This article gives the earning youth an opportunity to understand how to ’Divide and Rule’ over money. This helps them to best utilize their money.
A time period must be selected in order to understand the amount of money that you can spend on a daily or a weekly basis. Understanding the capacity of your purse is as important as learning the capacity of a machine to produce a certain number of goods. E.g. Raj decided to prepare a budget for the next 3 months. Suppose the budget for each of the three months is Rs. 5,000. This gives you an idea of how it will be possible to save money.
Creating a budget gives you an idea of how to divide a budget. Using an Excel Sheet for preparing this budget is required. It helps the mind to psychologically believe it is a formal and real effort to save money. Suppose your budget is Rs. 5000 per month, you must decide to save Rs. 1000 every month. So just for the purpose of the example, we assume that the 3 months is 12 weeks.
For every week, you must make a list of expenses that he/she will incur. You must be aware of the expenses he will incur during the month.
Tracking of budget is important not only to identify mandatory and discretionary spends, but also ensure that you don’t overspend.
Starting to save is a good step but the ultimate objective of the money you save helps in order to get clarity and keep an overall objective of saving the money you earn. These goals must be divided into short term, medium term and long term. Short term is 1-3 years. The medium term is 4 -7 years and the long term is greater than 7 years. This helps to organize and pen down your goals, ultimately you will be able to determine how much and for how long you will need to invest.
If your financial goal for the next decade is to purchase real estate, you must invest your money in time deposits like fixed deposits or recurring deposits in order to maximize interest earnings.
The expenses must be divided into the following three categories:
Essential, Discretionary and Entertainment. Among these expenses, the expenses on entertainment include luxury needs of people and this must be reduced. The essential expenses are something which are a part and parcel of survival, and therefore is required to be incurred. Discretionary expenses must be dealt with smartly. Deciding which are of utmost necessity must be incurred, the ones which are not must not be incurred.
As part of the discretionary expenses, a young earner must be able to save as much as possible by money by shopping, dining and transporting by being a little smarter As the ecommerce space has been growing at a fast pace, it is important to make the best of the deals they have. E commerce giants like BigBasket, Amazon GO, Flipkart and a few others must be kept a track of. While purchasing in retail outlets, you must make a list of the items that you want to purchase. You must follow this budget and not exceed the number of items purchased. Food delivery apps like Uber Eats, Zomato and Dineout that give huge discounts on food products. One of the flagship products of Zomato is Zomato Gold which gives its members a 1+1 on food products and a 2+2 on selected restaurants which have agreed to partner up with Zomato Gold.

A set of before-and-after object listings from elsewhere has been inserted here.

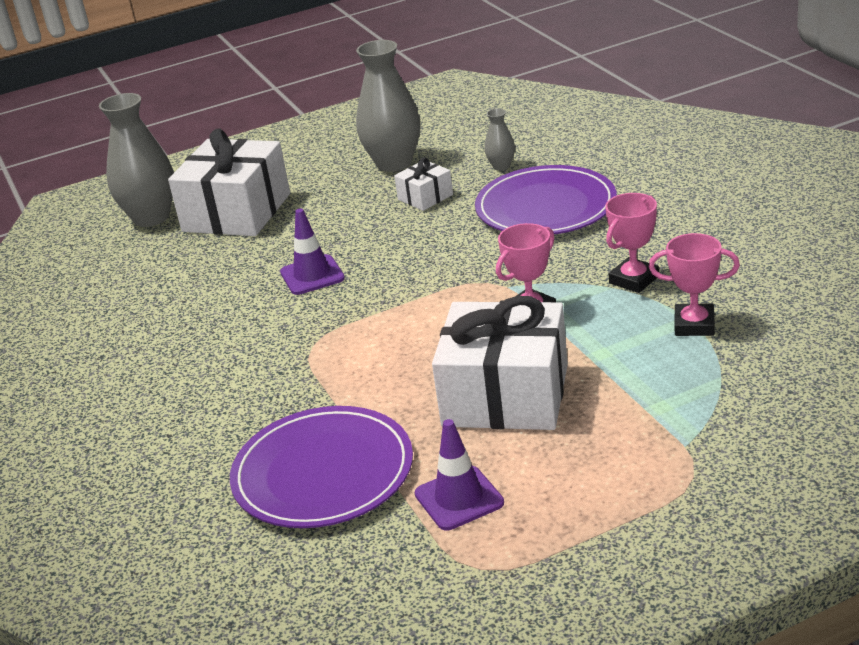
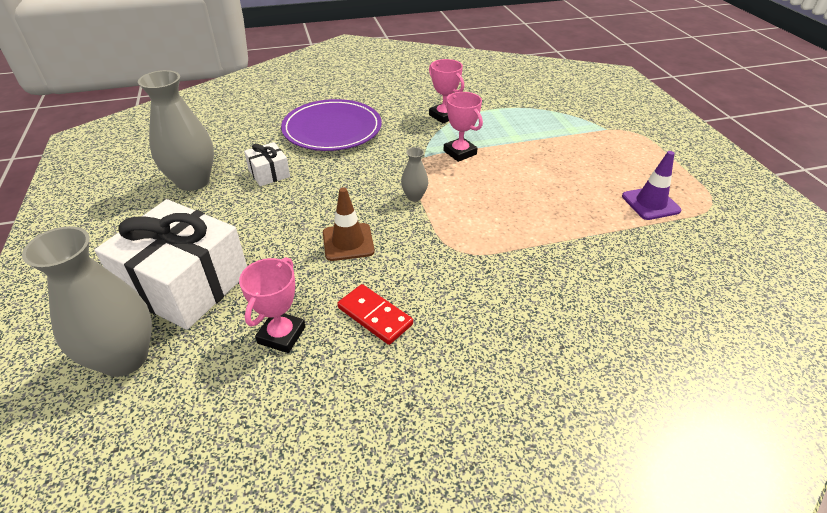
camera: 85 degrees left, 10 degrees up
purple plate [230,406,413,528] -> none
purple traffic cone [280,209,345,295] -> brown traffic cone [323,187,375,261]
white gift [432,296,568,430] -> none
grey vase [484,108,515,171] -> grey vase moved to [401,147,428,201]
pink trophy [649,233,740,336] -> pink trophy moved to [239,257,306,353]
none -> red domino [337,284,413,345]

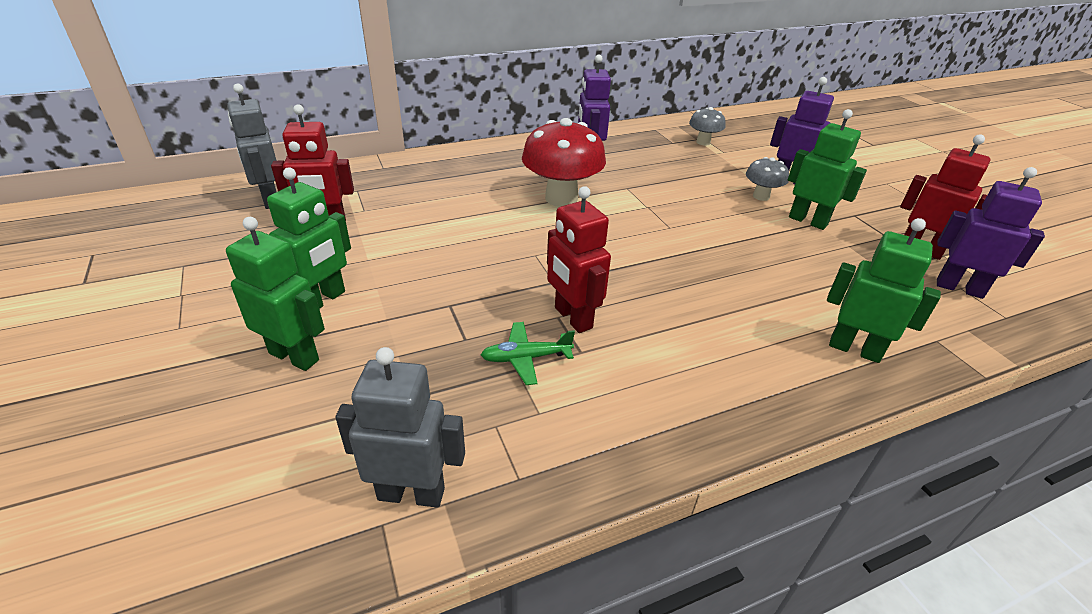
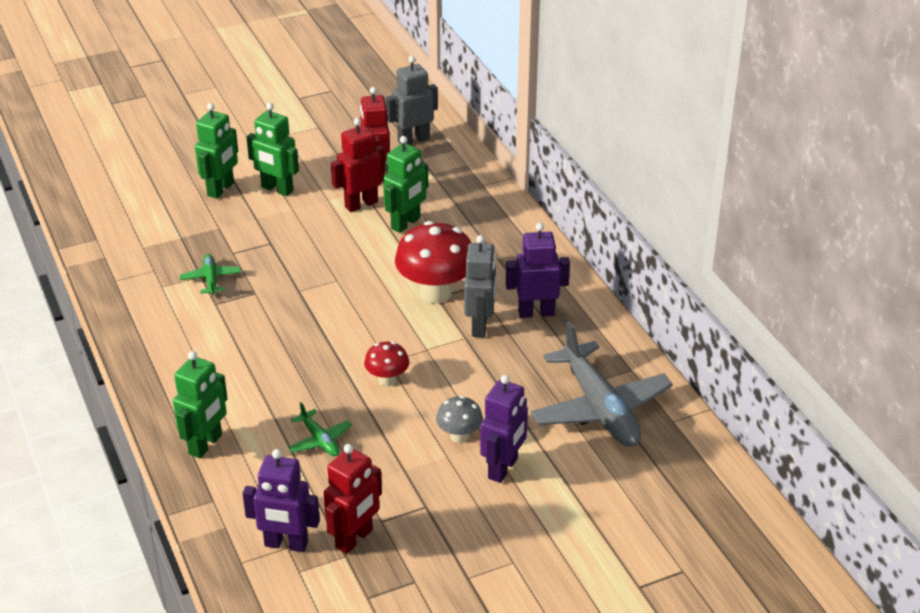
camera: 90 degrees right, 0 degrees up
grey robot [335,347,465,508] -> grey robot moved to [464,235,496,337]
red robot [547,186,611,333] -> red robot moved to [331,118,385,212]
grey mushroom [689,107,725,145] -> grey plane [530,321,673,447]
green robot [788,109,867,230] -> green robot moved to [383,136,428,233]
purple robot [937,167,1045,299] -> purple robot turned 75 degrees clockwise [243,449,320,552]
none -> green plane [288,402,352,456]
none -> red mushroom [364,342,409,386]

In terms of transport, using public transport over auto-rickshaws, kaali peeli taxis and cab aggregator services will be easier on your pocket. Even in public transport like the local trains of Mumbai, you must use railway passes rather than purchasing tickets on a daily basis.
Suppose your income is Rs. 10,000.
The money available to you is Rs. 4000. Financial literacy is important while
investing the money correctly. In the beginning, you must invest in simple
instruments like a recurring or fixed
deposit. “If it’s a short-term goal, keep your investments in debt”; “If
it’s for the long term, you must invest in equity.”
You must divide the following instruments based on whether you want to invest
in short term, medium term and long term:
For short-term goals, opt for recurring deposits, liquid funds, fixed deposit or short-term debt funds. For the medium-term, you could choose balanced funds and equity linked saving schemes. For the long term, equity mutual funds, National Pension Scheme, Public Provident Fund and Employee Provident Fund could be your instruments of choice.
In order to make reduce taxable income and therefore, increase disposable income we must be aware of what income is taxable and what is not. By investing your money through education you will be able to increase disposable Income.
For you, purchasing the correct insurance policy is of utmost importance. Health, Life, Property and Motor Insurances must be taken. While choosing a Life Insurance, you must choose on the basis of the concept “how to save money” and choose a term insurance plan. The money back and endowment have higher premiums over longer period of cover time period. While choosing the health insurance you must be assured at 10 times of your net monthly salary which must be at the least between Rs. 3 lakh and Rs. 5 lakh. Along with a basic health plan you must take a critical illness plan.
So the first thing to do, even before you start saving for smaller, short-term goals, is to build an emergency corpus. This should be equal to 3-6 months of your household expenses, and should also include any loan repayments and insurance premium obligations.
The best option is to put it in a short-term debt fund, liquid fund or a sweep-in bank account. This will ensure easy availability and higher rate of interest for your money.